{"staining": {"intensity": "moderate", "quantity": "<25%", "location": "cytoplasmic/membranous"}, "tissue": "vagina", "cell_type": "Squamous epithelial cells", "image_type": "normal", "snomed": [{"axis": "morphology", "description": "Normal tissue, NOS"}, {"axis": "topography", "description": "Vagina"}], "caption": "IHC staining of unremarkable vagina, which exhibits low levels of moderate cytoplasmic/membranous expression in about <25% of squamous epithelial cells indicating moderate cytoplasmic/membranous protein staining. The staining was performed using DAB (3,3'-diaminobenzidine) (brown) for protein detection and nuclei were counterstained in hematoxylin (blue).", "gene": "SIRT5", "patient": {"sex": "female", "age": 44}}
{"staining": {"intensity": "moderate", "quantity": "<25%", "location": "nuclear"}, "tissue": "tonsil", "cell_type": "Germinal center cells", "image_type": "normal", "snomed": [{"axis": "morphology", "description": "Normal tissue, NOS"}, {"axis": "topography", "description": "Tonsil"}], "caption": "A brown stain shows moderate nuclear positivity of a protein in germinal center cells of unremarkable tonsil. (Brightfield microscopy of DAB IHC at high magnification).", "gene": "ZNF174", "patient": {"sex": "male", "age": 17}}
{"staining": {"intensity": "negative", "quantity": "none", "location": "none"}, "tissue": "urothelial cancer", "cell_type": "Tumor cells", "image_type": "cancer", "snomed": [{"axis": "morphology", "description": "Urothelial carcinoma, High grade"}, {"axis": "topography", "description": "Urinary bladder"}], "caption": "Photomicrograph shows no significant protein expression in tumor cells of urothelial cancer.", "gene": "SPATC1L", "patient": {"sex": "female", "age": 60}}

_ _ _ _ _ _ _

Work order
Once you have found every line above holding the word "female", copy those lines.

Answer area
{"staining": {"intensity": "moderate", "quantity": "<25%", "location": "cytoplasmic/membranous"}, "tissue": "vagina", "cell_type": "Squamous epithelial cells", "image_type": "normal", "snomed": [{"axis": "morphology", "description": "Normal tissue, NOS"}, {"axis": "topography", "description": "Vagina"}], "caption": "IHC staining of unremarkable vagina, which exhibits low levels of moderate cytoplasmic/membranous expression in about <25% of squamous epithelial cells indicating moderate cytoplasmic/membranous protein staining. The staining was performed using DAB (3,3'-diaminobenzidine) (brown) for protein detection and nuclei were counterstained in hematoxylin (blue).", "gene": "SIRT5", "patient": {"sex": "female", "age": 44}}
{"staining": {"intensity": "negative", "quantity": "none", "location": "none"}, "tissue": "urothelial cancer", "cell_type": "Tumor cells", "image_type": "cancer", "snomed": [{"axis": "morphology", "description": "Urothelial carcinoma, High grade"}, {"axis": "topography", "description": "Urinary bladder"}], "caption": "Photomicrograph shows no significant protein expression in tumor cells of urothelial cancer.", "gene": "SPATC1L", "patient": {"sex": "female", "age": 60}}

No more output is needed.